┌─ Trecho exibido
Fui uma criança criminosa
Fui uma criança criminosa. Aos 11 anos eu morava na Vila Macedo, Piraquara, ia ao colégio Paulo Leminski de ônibus, entretanto, ao invés de descer no ponto correto, descia somente no ponto final, Guadalupe. Eu e meu comparsa Paulinho.
No centro de Curitiba três eram as táticas, ele, dois anos mais velho, havia me ensinado:
1. Comer um x-tudo, ou qualquer outro lanche ‘caro’, pedir uma fanta uva, o néctar da infância, e, após comer, dar um “Cavalo Louco”, isto é, correr como se não houve o amanhã, sem olhar para trás até que a multidão voltasse a se lembrar que éramos invisíveis. (Crime de furto – pena- 1 a 5 anos).
└─
## [Instrução]
Traduza para o inglês esta frase do trecho exibido: "Aos 11 anos eu morava na Vila Macedo, Piraquara, ia ao colégio Paulo Leminski de ônibus, entretanto, ao invés de descer no ponto correto, descia somente no ponto final, Guadalupe."
┌─ Registros de dados
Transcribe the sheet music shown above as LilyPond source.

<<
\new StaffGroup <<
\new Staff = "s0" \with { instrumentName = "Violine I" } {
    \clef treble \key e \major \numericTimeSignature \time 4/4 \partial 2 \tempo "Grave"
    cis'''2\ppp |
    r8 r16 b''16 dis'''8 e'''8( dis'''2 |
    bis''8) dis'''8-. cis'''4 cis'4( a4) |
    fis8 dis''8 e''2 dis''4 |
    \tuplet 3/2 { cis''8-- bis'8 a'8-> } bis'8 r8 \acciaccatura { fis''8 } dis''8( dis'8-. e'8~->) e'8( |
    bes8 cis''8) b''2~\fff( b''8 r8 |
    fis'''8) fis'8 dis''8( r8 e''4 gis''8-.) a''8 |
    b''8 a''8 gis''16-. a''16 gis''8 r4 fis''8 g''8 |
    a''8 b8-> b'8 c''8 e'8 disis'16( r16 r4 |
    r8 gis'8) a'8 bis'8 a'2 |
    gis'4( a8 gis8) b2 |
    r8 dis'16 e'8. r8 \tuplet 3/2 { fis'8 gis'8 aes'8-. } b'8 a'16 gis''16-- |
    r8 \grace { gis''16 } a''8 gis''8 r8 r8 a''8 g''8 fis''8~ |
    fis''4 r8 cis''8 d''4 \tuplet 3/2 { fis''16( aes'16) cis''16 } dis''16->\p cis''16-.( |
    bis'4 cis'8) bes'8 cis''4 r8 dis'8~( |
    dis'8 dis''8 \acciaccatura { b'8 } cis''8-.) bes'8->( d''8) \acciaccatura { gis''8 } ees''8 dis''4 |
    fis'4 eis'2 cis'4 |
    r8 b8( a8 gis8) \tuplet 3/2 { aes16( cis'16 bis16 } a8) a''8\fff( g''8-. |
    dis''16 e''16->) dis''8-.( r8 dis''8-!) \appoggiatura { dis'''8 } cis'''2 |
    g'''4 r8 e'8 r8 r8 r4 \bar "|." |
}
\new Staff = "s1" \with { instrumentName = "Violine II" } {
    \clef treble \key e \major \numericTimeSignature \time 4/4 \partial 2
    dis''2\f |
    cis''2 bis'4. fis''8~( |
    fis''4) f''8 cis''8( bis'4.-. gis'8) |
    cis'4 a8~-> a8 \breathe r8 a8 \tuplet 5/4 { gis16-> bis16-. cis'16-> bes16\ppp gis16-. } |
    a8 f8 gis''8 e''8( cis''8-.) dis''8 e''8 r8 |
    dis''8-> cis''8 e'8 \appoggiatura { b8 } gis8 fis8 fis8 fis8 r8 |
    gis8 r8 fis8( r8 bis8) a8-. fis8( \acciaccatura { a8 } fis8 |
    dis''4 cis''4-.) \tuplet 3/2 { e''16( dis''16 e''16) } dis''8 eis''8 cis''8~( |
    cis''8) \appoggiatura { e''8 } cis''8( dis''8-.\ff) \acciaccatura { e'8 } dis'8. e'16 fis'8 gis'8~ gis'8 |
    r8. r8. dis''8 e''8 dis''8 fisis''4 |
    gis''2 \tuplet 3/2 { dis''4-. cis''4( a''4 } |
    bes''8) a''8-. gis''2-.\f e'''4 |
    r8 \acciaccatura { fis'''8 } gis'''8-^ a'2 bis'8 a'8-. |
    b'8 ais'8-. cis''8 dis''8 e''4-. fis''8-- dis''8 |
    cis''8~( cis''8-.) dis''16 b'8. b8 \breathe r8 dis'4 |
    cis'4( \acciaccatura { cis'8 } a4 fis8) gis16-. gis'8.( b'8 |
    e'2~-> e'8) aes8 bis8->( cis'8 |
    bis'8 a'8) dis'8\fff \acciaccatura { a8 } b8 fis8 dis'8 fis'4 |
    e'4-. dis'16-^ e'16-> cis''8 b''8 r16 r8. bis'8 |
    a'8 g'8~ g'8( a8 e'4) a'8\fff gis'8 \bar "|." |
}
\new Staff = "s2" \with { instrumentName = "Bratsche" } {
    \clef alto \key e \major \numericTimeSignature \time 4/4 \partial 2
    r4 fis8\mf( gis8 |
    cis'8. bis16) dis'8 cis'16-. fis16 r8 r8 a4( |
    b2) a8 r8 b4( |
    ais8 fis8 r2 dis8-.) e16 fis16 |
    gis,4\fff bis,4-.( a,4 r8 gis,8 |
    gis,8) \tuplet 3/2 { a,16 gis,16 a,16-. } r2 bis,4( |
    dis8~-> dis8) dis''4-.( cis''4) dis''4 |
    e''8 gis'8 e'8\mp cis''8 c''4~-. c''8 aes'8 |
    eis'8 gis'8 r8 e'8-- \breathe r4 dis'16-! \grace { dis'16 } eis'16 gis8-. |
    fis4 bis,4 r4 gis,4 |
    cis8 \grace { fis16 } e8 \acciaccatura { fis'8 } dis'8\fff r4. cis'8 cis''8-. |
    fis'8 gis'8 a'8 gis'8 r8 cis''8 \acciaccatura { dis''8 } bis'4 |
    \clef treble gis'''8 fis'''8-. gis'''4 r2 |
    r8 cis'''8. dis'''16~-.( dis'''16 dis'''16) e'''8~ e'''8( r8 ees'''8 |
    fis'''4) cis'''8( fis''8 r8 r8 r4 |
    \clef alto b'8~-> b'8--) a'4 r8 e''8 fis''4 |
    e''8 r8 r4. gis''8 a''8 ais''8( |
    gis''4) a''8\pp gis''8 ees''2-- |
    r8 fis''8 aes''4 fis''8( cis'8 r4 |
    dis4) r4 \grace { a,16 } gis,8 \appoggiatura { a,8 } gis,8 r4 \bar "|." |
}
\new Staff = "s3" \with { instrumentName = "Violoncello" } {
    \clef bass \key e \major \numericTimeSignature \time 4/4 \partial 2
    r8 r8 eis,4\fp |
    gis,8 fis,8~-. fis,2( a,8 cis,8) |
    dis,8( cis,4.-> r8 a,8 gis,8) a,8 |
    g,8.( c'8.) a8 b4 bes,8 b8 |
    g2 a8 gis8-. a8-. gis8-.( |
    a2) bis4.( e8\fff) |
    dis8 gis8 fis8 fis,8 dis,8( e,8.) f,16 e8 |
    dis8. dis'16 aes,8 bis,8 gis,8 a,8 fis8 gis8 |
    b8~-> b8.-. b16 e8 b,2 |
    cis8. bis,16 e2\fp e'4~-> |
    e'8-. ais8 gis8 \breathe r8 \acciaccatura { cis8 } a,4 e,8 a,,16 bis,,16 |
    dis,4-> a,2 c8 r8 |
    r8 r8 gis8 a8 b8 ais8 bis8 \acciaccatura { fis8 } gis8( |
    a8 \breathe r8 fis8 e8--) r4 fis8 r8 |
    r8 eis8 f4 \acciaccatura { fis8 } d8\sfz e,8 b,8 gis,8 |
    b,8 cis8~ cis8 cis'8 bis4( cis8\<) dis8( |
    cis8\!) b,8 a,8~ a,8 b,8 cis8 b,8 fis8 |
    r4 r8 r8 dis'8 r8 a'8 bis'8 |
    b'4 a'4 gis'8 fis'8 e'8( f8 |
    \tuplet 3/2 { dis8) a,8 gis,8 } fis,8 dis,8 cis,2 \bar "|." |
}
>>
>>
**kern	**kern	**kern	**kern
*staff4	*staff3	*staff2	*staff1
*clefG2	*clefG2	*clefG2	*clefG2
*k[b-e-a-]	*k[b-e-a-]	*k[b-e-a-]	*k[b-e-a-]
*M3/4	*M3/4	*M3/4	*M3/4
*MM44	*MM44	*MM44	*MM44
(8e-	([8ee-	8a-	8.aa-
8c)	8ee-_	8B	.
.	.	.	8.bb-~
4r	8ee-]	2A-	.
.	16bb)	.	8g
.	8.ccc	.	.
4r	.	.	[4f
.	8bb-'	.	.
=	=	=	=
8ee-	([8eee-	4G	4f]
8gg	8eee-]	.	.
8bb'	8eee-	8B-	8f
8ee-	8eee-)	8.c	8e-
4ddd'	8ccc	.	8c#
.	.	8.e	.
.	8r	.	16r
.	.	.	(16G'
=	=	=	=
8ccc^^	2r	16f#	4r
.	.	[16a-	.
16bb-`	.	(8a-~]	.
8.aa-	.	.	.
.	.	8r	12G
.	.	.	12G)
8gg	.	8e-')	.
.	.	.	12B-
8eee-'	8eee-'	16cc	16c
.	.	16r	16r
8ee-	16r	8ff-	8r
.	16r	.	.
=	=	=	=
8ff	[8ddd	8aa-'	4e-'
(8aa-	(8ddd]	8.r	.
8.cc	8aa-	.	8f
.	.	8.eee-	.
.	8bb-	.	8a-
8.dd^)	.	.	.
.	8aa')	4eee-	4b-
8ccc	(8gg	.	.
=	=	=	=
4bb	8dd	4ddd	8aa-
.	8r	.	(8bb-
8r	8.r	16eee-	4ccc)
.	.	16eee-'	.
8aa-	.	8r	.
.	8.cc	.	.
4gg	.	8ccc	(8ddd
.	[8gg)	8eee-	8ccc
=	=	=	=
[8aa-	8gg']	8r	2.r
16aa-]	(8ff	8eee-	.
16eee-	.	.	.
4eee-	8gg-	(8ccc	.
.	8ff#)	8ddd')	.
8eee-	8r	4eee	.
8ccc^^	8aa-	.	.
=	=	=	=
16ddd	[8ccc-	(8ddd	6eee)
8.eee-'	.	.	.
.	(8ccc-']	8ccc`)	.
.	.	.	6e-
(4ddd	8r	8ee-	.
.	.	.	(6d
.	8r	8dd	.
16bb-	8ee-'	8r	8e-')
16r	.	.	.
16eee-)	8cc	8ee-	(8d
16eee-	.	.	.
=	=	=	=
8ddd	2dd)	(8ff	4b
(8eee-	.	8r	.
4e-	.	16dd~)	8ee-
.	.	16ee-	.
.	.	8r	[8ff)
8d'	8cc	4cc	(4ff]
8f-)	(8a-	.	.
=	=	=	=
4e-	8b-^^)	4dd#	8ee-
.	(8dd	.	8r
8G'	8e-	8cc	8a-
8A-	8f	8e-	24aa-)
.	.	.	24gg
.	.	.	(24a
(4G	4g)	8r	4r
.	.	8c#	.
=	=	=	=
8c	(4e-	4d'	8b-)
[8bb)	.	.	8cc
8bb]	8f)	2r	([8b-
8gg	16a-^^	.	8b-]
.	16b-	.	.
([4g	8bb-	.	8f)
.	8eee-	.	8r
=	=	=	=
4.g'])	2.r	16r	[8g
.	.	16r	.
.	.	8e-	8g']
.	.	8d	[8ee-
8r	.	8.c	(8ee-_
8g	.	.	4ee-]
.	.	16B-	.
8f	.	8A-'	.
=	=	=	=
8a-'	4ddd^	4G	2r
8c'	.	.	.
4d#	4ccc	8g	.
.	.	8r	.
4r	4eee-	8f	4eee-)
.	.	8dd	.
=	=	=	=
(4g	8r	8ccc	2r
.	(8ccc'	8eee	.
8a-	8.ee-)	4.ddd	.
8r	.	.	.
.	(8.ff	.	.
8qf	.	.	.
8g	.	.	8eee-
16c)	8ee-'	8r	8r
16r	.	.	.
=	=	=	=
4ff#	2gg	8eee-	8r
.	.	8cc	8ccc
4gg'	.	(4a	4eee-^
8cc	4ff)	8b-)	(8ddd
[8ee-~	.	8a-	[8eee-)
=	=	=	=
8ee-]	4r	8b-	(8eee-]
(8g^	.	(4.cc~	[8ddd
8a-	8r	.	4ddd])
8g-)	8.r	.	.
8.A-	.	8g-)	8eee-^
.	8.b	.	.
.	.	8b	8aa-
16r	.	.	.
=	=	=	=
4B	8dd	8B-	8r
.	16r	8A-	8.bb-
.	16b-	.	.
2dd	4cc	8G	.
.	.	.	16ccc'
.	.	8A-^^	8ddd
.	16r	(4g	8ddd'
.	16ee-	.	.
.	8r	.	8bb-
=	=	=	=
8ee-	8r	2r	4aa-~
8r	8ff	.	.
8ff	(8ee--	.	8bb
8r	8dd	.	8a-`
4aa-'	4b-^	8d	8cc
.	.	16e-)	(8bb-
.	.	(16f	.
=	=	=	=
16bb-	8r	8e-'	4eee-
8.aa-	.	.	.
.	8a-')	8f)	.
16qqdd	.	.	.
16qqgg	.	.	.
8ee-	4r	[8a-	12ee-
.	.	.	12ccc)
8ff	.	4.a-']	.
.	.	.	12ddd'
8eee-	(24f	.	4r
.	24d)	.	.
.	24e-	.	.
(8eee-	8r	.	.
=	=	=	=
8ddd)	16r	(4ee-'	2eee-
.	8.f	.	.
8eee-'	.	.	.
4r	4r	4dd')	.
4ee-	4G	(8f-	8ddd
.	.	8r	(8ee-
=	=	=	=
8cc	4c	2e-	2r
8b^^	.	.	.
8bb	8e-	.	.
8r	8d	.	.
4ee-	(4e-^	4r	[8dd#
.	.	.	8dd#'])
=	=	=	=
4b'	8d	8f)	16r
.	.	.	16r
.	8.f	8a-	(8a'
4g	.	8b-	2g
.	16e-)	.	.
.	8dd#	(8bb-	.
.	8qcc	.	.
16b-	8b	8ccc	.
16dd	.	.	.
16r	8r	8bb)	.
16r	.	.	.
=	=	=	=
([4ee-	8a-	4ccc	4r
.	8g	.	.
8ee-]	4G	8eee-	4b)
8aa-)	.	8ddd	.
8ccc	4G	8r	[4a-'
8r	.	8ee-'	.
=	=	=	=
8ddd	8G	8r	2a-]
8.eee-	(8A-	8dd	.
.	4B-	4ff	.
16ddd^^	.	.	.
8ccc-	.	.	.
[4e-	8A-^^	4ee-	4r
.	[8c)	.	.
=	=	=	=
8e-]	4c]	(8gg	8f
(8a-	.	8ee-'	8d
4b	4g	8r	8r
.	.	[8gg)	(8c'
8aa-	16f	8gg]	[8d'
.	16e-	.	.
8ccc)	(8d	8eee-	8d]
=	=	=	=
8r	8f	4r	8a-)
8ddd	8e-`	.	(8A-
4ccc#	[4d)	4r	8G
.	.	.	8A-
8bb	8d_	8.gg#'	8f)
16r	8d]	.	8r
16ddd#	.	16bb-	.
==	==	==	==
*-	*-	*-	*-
└─
## [Resultado da tarefa]
At age 11 I lived in Vila Macedo, Piraquara, and took the bus to the Paulo Leminski school; however, instead of getting off at the correct stop, I got off only at the last stop, Guadalupe.